I just sat there. Thinking about anything close to mildly entertaining. 

Music

My current boyfriend(?) 

And how he felt inside me-

And anything else. 

I slightly rubbed my thighs together. Dawg I cannot risk getting caught being horny. 

No way Jose. 


I laid on my cot, making direct eye contact with the camera.


Garam: 씨발야!!!! I'm fucking bored!

L: I'm sorry, you have to be confined for a test...

Garam: I fucking hate Kira. And if I worked for him I would've been dead because I would been killed off by saying "no"!!!


I stood there, tears pricking my eyes. I've been through rough Idol training, but this majorly feels much worse, why am i here???

I held it in...just try-

I broke down crying, I feel so hopeless in here. It's all hopeless. 

I just wanted to protect my two friends...Minji Kim and Arianna Yang. And I feel like I even failed that.

I'm so sorry girls...I failed you guys...

I leaned against the wall, feeling like an odd failure.

But then again. People got worse lives than me no? People literally dying and shit like that. And to think I have to be here for 52 days...
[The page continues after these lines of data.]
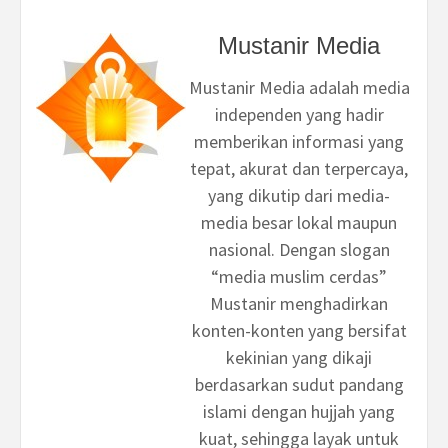
Mustanir Media
Mustanir Media adalah media
independen yang hadir
memberikan informasi yang
tepat, akurat dan terpercaya,
yang dikutip dari media-
media besar lokal maupun
nasional. Dengan slogan
“media muslim cerdas”
Mustanir menghadirkan
konten-konten yang bersifat
kekinian yang dikaji
berdasarkan sudut pandang
islami dengan hujjah yang
kuat, sehingga layak untuk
My back was against the wall and I slid down to the floor.

I know I should be stronger, but I haven't mentally prepped myself for something like this. And this came quicker than expected. 
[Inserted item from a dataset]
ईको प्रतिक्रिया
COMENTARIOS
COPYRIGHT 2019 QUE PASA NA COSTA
So go ahead and call me "Crybaby" but I have my own reasons. So listen up.

But for some reason, the nickname loops in my head...


"Crybaby", "Crybaby", "Crybaby", "Crybaby", "Crybaby"...

Is this truly me know?

Sorry this started light hearted but I can barely hold on. And I'm exhausted. I just need my friends. So looked up at the camera and asked,


Garam: Can I call a friend? I'll even allow you to listen to everything I'm saying...
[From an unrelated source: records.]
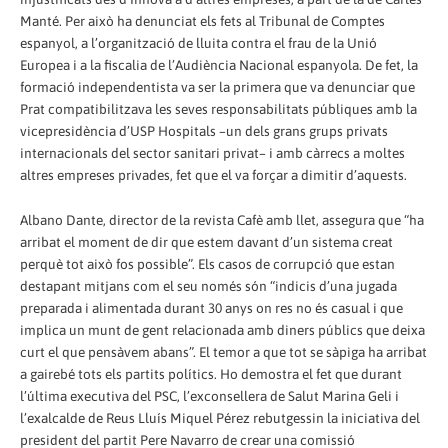
Manté. Per això ha denunciat els fets al Tribunal de Comptes
espanyol, a l’organització de lluita contra el frau de la Unió
Europea i a la fiscalia de l’Audiència Nacional espanyola. De fet, la
formació independentista va ser la primera que va denunciar que
Prat compatibilitzava les seves responsabilitats públiques amb la
vicepresidència d’USP Hospitals –un dels grans grups privats
internacionals del sector sanitari privat– i amb càrrecs a moltes
altres empreses privades, fet que el va forçar a dimitir d’aquests.
Albano Dante, director de la revista Cafè amb llet, assegura que “ha
arribat el moment de dir que estem davant d’un sistema creat
perquè tot això fos possible”. Els casos de corrupció que estan
destapant mitjans com el seu només són “indicis d’una jugada
preparada i alimentada durant 30 anys on res no és casual i que
implica un munt de gent relacionada amb diners públics que deixa
curt el que pensàvem abans”. El temor a que tot se sàpiga ha arribat
a gairebé tots els partits polítics. Ho demostra el fet que durant
l’última executiva del PSC, l’exconsellera de Salut Marina Geli i
l’exalcalde de Reus Lluís Miquel Pérez rebutgessin la iniciativa del
president del partit Pere Navarro de crear una comissió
The other line was silent for a second before he responded, the robotic and disturbing voice filling up my cell.


L: Only for 5 minutes. Once a week, 5 minutes.


I sighed in relief, thank you Beyonce! Though...I will admit I didn't expect him to say yes. Though I gotta be grateful he did. 

Thank you Beyonce!

I grabbed the phone provided for me and mindlessly punched in Minji's number.

And waited...


Minji: HOE WHERE THE FUCK ARE YOU?!

Garam: Sorry...investigation...

Minji: For what?

Garam: I was suspected of doing something worse than drugs but better than a sexual crime...

Ari: We're you accused of being Kira?

Garam: Yeah, but after this I may not mentally recover- IS THAT ARI?!

Ari: Yeah that's me...

Garam: I FUCKING MISSED YOU!!!!!!!!!

Minji: Hey! What about me?!

Garam: Dumb ass, I miss you too 👹👹

Minji: Thank you mwah. 

Ari: So what happened?

Garam: I'm under investigation. Like L has better things to do. He has "Brother's Home" in South Korea!

Ari: Oh...holy shit. Well, does he have any evidence against you?

Garam: His words? "Youre under arrest and investigated because your old clothes were discarded when you went out to meet Kira near Osaka with the Second one", like pfft? How much do yall wanna bet that both Kiras are old men who aren't chronically online???

Minji: ㅋㅋ, like 50 won.

Garam: Well I gotta go. I have a time limit

Minji: I hope you get it soon

Ari: Same, I miss you so much.

Garam: Aw baby :(


I then hung up and gave the phone back to Matsuda.


Garam: Thank you sir...

Matsuda: No problem.


He gently but awkwardly smiled and he walked away. 

Glad i got someone on my side when I'm alone in this cell...




















1058 words



Fun fact: Brother's Home is where people were kidnapped and forced to play children's games or they died. Which inspired most of Squid Game.